Majors gallop ahead of their US shale guidance

  • Market: Crude oil, Natural gas
  • 12/11/18

US majors ExxonMobil and Chevron are advancing their US unconventional production plans at a much faster pace than prior guidance, as improving technology and operational scale helped to boost output in the third quarter.

ExxonMobil's production in the Permian basin rose by 57pc from a year earlier to an average of 170,000 b/d of oil equivalent (boe/d) in July-September, following a substantial acquisition of acreage last year. The firm had 38 operational rigs in the basin in the third quarter, compared with 34 in the second quarter. This fleet is evenly split between ExxonMobil's Permian, Delaware and Midland acreage and exceeds its earlier target of 36.

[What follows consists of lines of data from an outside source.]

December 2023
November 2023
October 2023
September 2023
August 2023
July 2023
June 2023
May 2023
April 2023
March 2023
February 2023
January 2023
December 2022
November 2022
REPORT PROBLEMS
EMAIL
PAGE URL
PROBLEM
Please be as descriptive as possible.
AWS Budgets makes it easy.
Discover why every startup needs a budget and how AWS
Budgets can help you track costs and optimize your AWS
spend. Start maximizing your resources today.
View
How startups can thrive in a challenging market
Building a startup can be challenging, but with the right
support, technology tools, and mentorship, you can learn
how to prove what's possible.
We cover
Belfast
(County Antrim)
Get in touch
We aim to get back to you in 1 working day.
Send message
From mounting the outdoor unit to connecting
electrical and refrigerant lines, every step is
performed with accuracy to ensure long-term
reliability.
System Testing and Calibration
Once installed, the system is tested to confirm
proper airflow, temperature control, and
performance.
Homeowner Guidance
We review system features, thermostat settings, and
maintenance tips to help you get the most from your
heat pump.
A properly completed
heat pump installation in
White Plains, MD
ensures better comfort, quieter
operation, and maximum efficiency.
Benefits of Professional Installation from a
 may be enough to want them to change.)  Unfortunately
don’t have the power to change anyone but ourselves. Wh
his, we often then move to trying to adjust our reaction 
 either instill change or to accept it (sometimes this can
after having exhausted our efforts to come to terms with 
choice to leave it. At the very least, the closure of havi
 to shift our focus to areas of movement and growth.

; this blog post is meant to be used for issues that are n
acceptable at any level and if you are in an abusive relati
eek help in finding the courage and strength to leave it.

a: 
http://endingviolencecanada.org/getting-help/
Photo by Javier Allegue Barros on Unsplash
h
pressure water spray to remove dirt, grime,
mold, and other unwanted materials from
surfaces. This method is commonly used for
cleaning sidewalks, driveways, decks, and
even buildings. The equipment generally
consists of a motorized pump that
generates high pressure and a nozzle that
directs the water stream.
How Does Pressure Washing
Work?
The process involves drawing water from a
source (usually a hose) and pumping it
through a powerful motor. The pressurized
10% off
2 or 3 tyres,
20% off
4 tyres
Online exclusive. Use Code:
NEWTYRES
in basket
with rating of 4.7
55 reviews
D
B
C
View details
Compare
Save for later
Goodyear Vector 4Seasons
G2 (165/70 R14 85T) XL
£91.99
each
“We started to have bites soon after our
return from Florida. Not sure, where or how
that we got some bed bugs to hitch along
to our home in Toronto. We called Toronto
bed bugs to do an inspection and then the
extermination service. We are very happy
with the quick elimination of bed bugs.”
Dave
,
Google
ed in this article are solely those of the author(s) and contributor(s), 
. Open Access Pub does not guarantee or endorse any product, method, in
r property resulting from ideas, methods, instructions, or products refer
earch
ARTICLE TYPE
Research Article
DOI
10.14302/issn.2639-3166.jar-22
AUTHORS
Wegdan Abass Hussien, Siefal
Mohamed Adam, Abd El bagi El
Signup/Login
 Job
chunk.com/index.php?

The major's Permian and Bakken shale output combined rose by over a third on the year. Its shale operations helped to boost overall US liquids production to 555,000 b/d in the third quarter from 500,000 b/d a year earlier. "We expect to continue to increase volumes over time as we ramp up activity in the Permian," chief executive Darren Woods says.

Similarly, Chevron's US liquids output rose by 25pc on the year to 654,000 b/d in July-September, while natural gas production grew by 14pc to 1.06bn cf/d (10.9bn m³/yr). Output from the major's shale operations, centered on the Permian, jumped by 80pc to 338,000 boe/d. Chevron operates 20 rigs in the Permian, with a further seven non-operated rigs, helping it to drive the growth.

"That is the equivalent of adding a mid-sized pure play Permian [exploration and production] company in a matter of months," chief financial officer Pat Yarrington says. "Our production levels are trending about a year ahead of the guidance."

ExxonMobil is betting on its network of pipelines and processing plants connecting its refining and chemicals operations to help capture price differentials and improve margins. The major's Gulf coast refineries have the ability to run 450,000 b/d of light crude, which is due to rise to 750,000 b/d through expansions and debottlenecking. ExxonMobil has 270,000 b/d of committed pipeline capacity to move Permian oil to the Gulf coast, which it is seeking to increase. The oil is currently processed at 13 sites worldwide, including in Singapore. "We really have a unique position that is already generating additional value today," senior vice-president Jack Williams says. "We are positioned well in the Permian across the full value chain."

Step up to the plate

ExxonMobil's main aim now is to delineate the Permian acreage it acquired last year. It is also developing infrastructure to move the oil to the Gulf coast for export. But it does not rule out further Permian acquisitions. "We continue to scan the market. We have a lot on our plate but we continue to look," Williams says.

Similarly, Chevron does not rule out expanding its US Gulf coast downstream facilities for "possible integration and synergies" with its growing Permian presence, executive vice-president of downstream Pierre Breber says. The major only has one Gulf coast refinery, feeding its large retail market with third-party supplies. But Chevron will keep its Permian rig count flat at 20 "to capture all the efficiencies that we can", Yarrington says. And it will focus on maximizing output while continuing to lower costs.

BP increased output from its gas-heavy onshore business in the US to 321,000 boe/d in the third quarter, compared with 304,000 boe/d a year earlier, while costs fell to $6.55/boe from $7.04/boe. The firm's capital expenditure declined to $215mn from $241mn. And BP closed the $10.5bn acquisition of UK-Australian firm BHP's US onshore assets on 31 October, which will boost its shale production further in the fourth quarter and increase the weighting of liquids in its output. The BHP assets produce around 190,000 boe/d.